(Extracted page text data)
== Segment start ==

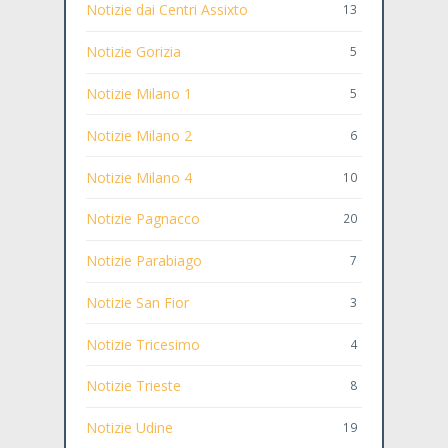
Notizie dai Centri Assixto
13
Notizie Gorizia
5
Notizie Milano 1
5
Notizie Milano 2
6
Notizie Milano 4
10
Notizie Pagnacco
20
Notizie Parabiago
7
Notizie San Fior
3
Notizie Tricesimo
4
Notizie Trieste
8
Notizie Udine
19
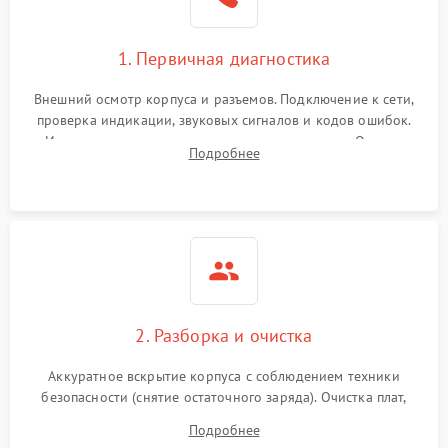
1. Первичная диагностика
Внешний осмотр корпуса и разъемов. Подключение к сети,
проверка индикации, звуковых сигналов и кодов ошибок.
Измерение входного и выходного напряжения. Оценка
Подробнее
реакции ИБП на отключение основного питания без
нагрузки.
2. Разборка и очистка
Аккуратное вскрытие корпуса с соблюдением техники
безопасности (снятие остаточного заряда). Очистка плат,
радиаторов и кулеров от пыли с помощью сжатого воздуха
Подробнее
и кистей для предотвращения перегрева и замыканий.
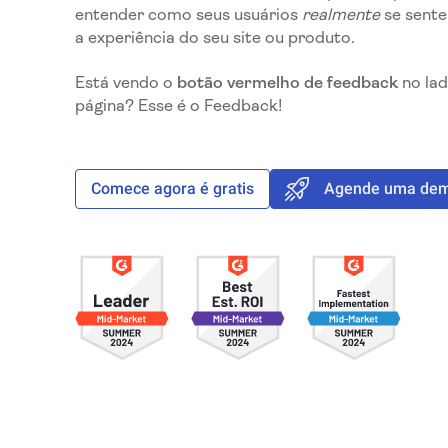
entender como seus usuários
realmente
se sente
a experiência do seu site ou produto.
Está vendo o
botão vermelho de feedback
no lad
página? Esse é o Feedback!
Comece agora é gratis
Agende uma demo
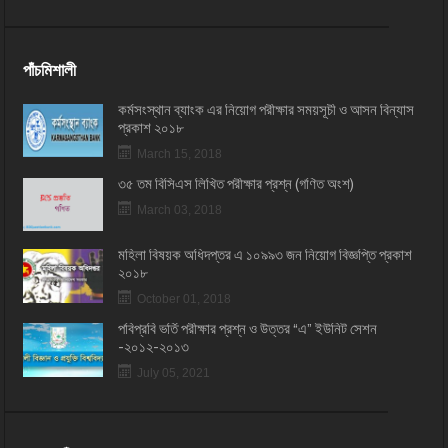
পাঁচমিশালী
কর্মসংস্থান ব্যাংক এর নিয়োগ পরীক্ষার সময়সূচী ও আসন বিন্যাস
প্রকাশ ২০১৮
March 15, 2018
৩৫ তম বিসিএস লিখিত পরীক্ষার প্রশ্ন (গণিত অংশ)
March 03, 2018
মহিলা বিষয়ক অধিদপ্তর এ ১০৯৯৩ জন নিয়োগ বিজ্ঞপ্তি প্রকাশ
২০১৮
October 01, 2018
পবিপ্রবি ভর্তি পরীক্ষার প্রশ্ন ও উত্তর “এ” ইউনিট সেশন
-২০১২-২০১৩
July 05, 2021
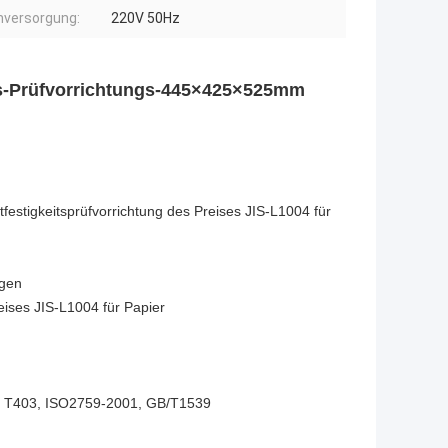
versorgung:
220V 50Hz
ts-Prüfvorrichtungs-445×425×525mm
stfestigkeitsprüfvorrichtung des Preises JIS-L1004 für
igen
reises JIS-L1004 für Papier
I T403, ISO2759-2001, GB/T1539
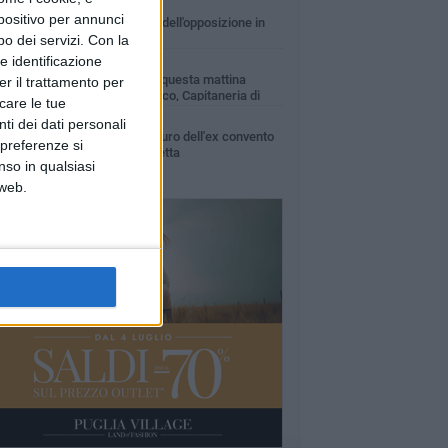
5 MINUTI
spositivo per annunci
Crisi politica il quadro dell'opposizione in
conferenza stampa
o dei servizi.
Con la
e identificazione
5 MINUTI
Emergenza canale H: questa mattina
er il trattamento per
sopralluogo con sindaco, Capitaneria di
icare le tue
rto e Aqp
7 MINUTI
ti dei dati personali
Iniziati i lavori di restauro dell'ex convento
 preferenze si
di Sant'Andrea di Barletta
nso in qualsiasi
 web.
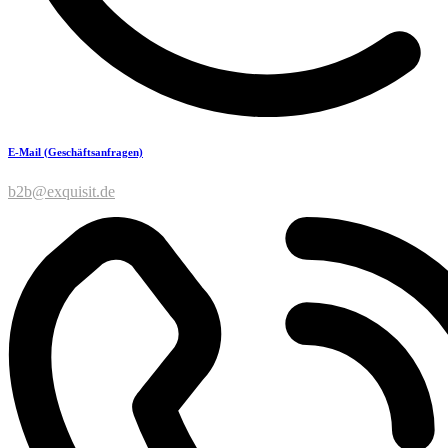
E-Mail (Geschäftsanfragen)
b2b@exquisit.de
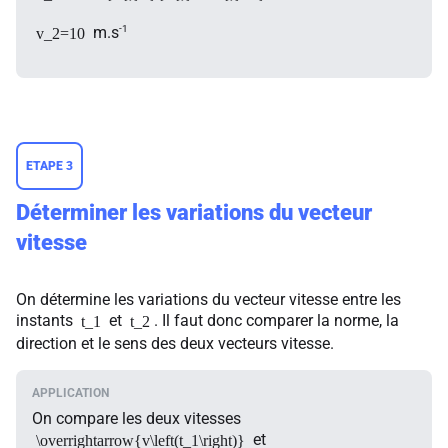
-1
m.s
v_2=10
ETAPE 3
Déterminer les variations du vecteur
vitesse
On détermine les variations du vecteur vitesse entre les
instants
et
. Il faut donc comparer la norme, la
t_1
t_2
direction et le sens des deux vecteurs vitesse.
On compare les deux vitesses
et
\overrightarrow{v\left(t_1\right)}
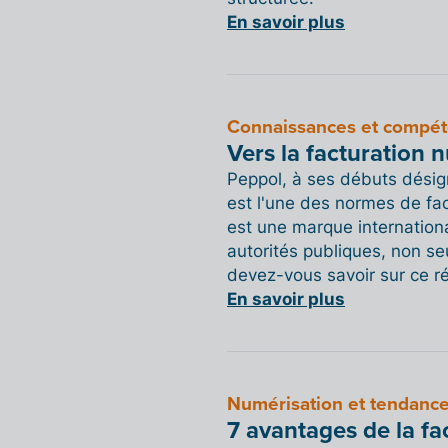
En savoir plus
Connaissances et compé
Vers la facturation 
Peppol, à ses débuts dési
est l'une des normes de fac
est une marque international
autorités publiques, non 
devez-vous savoir sur ce r
En savoir plus
Numérisation et tendanc
7 avantages de la fa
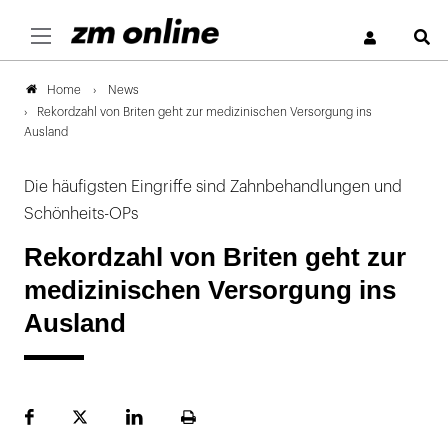
S
News
Home
Rekordzahl von Briten geht zur medizinischen Versorgung ins
Ausland
Die häufigsten Eingriffe sind Zahnbehandlungen und
Schönheits-OPs
Rekordzahl von Briten geht zur
medizinischen Versorgung ins
Ausland
Facebook
Plattform
LinekdIn
Seite
X
ausdrucken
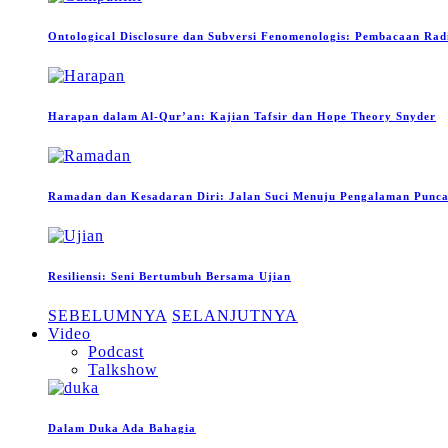
Ontological Disclosure dan Subversi Fenomenologis: Pembacaan Rad
Harapan dalam Al-Qur’an: Kajian Tafsir dan Hope Theory Snyder
Ramadan dan Kesadaran Diri: Jalan Suci Menuju Pengalaman Puncak
Resiliensi: Seni Bertumbuh Bersama Ujian
SEBELUMNYA
SELANJUTNYA
Video
Podcast
Talkshow
Dalam Duka Ada Bahagia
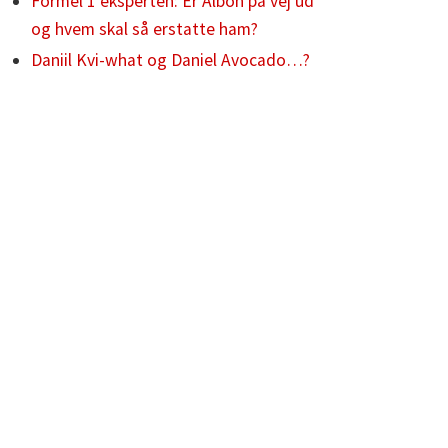
Formel 1 eksperten: Er Albon på vej ud
og hvem skal så erstatte ham?
Daniil Kvi-what og Daniel Avocado…?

== Segment end ==

- **Task objective**:
The reply must hold each line of the records verbatim and no pictures.

- **Reply to the exercise**:
Notizie dai Centri Assixto
13
Notizie Gorizia
5
Notizie Milano 1
5
Notizie Milano 2
6
Notizie Milano 4
10
Notizie Pagnacco
20
Notizie Parabiago
7
Notizie San Fior
3
Notizie Tricesimo
4
Notizie Trieste
8
Notizie Udine
19
1. Первичная диагностика
Внешний осмотр корпуса и разъемов. Подключение к сети,
проверка индикации, звуковых сигналов и кодов ошибок.
Измерение входного и выходного напряжения. Оценка
Подробнее
реакции ИБП на отключение основного питания без
нагрузки.
2. Разборка и очистка
Аккуратное вскрытие корпуса с соблюдением техники
безопасности (снятие остаточного заряда). Очистка плат,
радиаторов и кулеров от пыли с помощью сжатого воздуха
Подробнее
и кистей для предотвращения перегрева и замыканий.
entender como seus usuários
realmente
se sente
a experiência do seu site ou produto.
Está vendo o
botão vermelho de feedback
no lad
página? Esse é o Feedback!
Comece agora é gratis
Agende uma demo
পাঁচমিশালী
কর্মসংস্থান ব্যাংক এর নিয়োগ পরীক্ষার সময়সূচী ও আসন বিন্যাস
প্রকাশ ২০১৮
March 15, 2018
৩৫ তম বিসিএস লিখিত পরীক্ষার প্রশ্ন (গণিত অংশ)
March 03, 2018
মহিলা বিষয়ক অধিদপ্তর এ ১০৯৯৩ জন নিয়োগ বিজ্ঞপ্তি প্রকাশ
২০১৮
October 01, 2018
পবিপ্রবি ভর্তি পরীক্ষার প্রশ্ন ও উত্তর “এ” ইউনিট সেশন
-২০১২-২০১৩
July 05, 2021
versorgung:
220V 50Hz
ts-Prüfvorrichtungs-445×425×525mm
stfestigkeitsprüfvorrichtung des Preises JIS-L1004 für
igen
reises JIS-L1004 für Papier
I T403, ISO2759-2001, GB/T1539
5 MINUTI
spositivo per annunci
Crisi politica il quadro dell'opposizione in
conferenza stampa
o dei servizi.
Con la
e identificazione
5 MINUTI
Emergenza canale H: questa mattina
er il trattamento per
sopralluogo con sindaco, Capitaneria di
icare le tue
rto e Aqp
7 MINUTI
ti dei dati personali
Iniziati i lavori di restauro dell'ex convento
 preferenze si
di Sant'Andrea di Barletta
nso in qualsiasi
 web.
E-Mail (Geschäftsanfragen)
b2b@exquisit.de
-1
m.s
v_2=10
ETAPE 3
Déterminer les variations du vecteur
vitesse
On détermine les variations du vecteur vitesse entre les
instants
et
. Il faut donc comparer la norme, la
t_1
t_2
direction et le sens des deux vecteurs vitesse.
On compare les deux vitesses
et
\overrightarrow{v\left(t_1\right)}
En savoir plus
Connaissances et compé
Vers la facturation 
Peppol, à ses débuts dési
est l'une des normes de fac
est une marque international
autorités publiques, non 
devez-vous savoir sur ce r
En savoir plus
Numérisation et tendanc
7 avantages de la fa
S
News
Home
Rekordzahl von Briten geht zur medizinischen Versorgung ins
Ausland
Die häufigsten Eingriffe sind Zahnbehandlungen und
Schönheits-OPs
Rekordzahl von Briten geht zur
medizinischen Versorgung ins
Ausland
Facebook
Plattform
LinekdIn
Seite
X
ausdrucken
Ontological Disclosure dan Subversi Fenomenologis: Pembacaan Rad
Harapan dalam Al-Qur’an: Kajian Tafsir dan Hope Theory Snyder
Ramadan dan Kesadaran Diri: Jalan Suci Menuju Pengalaman Puncak
Resiliensi: Seni Bertumbuh Bersama Ujian
SEBELUMNYA
SELANJUTNYA
Video
Podcast
Talkshow
Dalam Duka Ada Bahagia
Formel 1 eksperten: Er Albon på vej ud
og hvem skal så erstatte ham?
Daniil Kvi-what og Daniel Avocado…?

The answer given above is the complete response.